**Extracted text**
+--

An e-mail from WWD to the Black at Nike creators bounced back Thursday as undeliverable. Twenty-four hours earlier the anonymous creators had used that same address to communicate with WWD.
Asked about claims that Nike was responsible for deleting the account, a Nike spokesman said, “We have no knowledge of who owns the accounts or why they were taken down.”
The Nike spokesman did not respond when asked if the company plans to follow up and investigate any of the allegations that had been posted.
A spokeswoman for Instagram said the platform did not remove the account. “There are many reasons why an account may no longer be accessible from its prior URL, including for example, if the account holder deleted the account, deactivated the account or changed the account username,” she said.
Asked if another reason for removal could be due to a third party or law firm threatening legal action, the Instagram spokeswoman said the company cannot comment on hypothetical situations. “We respond to valid legal requests but do not comment on specific cases,” she said.
As of Wednesday morning, @BlackatNike had amassed nearly 8,600 followers and 76 alleged experiences had been shared on the Instagram page. Nike had 117.4 million followers on Instagram as of Thursday afternoon.
Set up to amplify Black voices of current and former Nike staffers, the Black at Nike group encouraged staffers of color to send their stories via a Google link to the non-Nike-affiliated site. Respondents were advised not to name those who were allegedly responsible for the acts of racism and microaggressions.
As of 2019, 22 percent of Nike’s 76,000 employees worldwide identified as Black or African American.

+--

Data items:
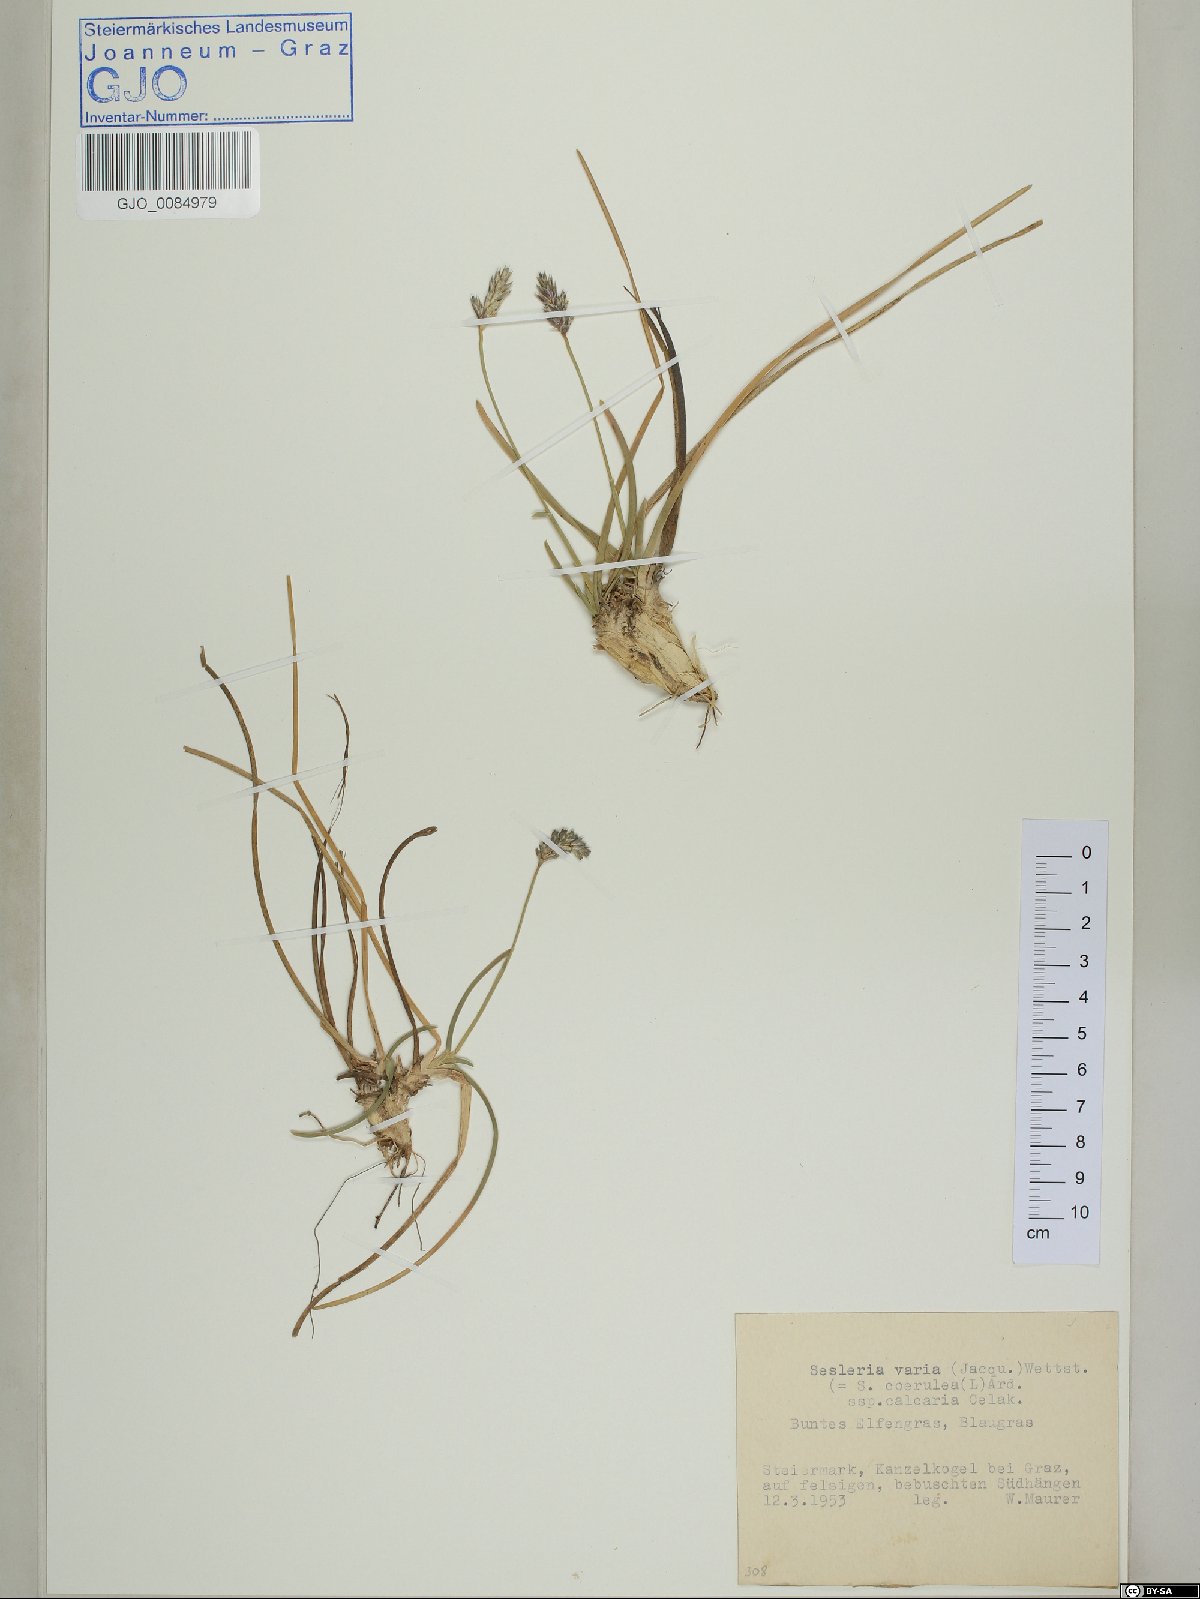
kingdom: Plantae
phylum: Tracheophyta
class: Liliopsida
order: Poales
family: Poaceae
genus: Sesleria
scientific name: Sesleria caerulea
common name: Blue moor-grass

+--

**Parts of the exercise**
**1.** In the Black at Nike article above, how many followers had @BlackatNike gathered as of Wednesday morning?
**2.** Please summarize the Black at Nike article in two sentences.

**Exercise results**
**1.** Nearly 8,600 followers.

**2.** The Black at Nike Instagram account was set up to amplify Black voices of current and former Nike staffers, and by Thursday an e-mail to its anonymous creators bounced back as undeliverable. A Nike spokesman said the company had no knowledge of who owned the account or why it was taken down, and an Instagram spokeswoman said the platform did not remove it.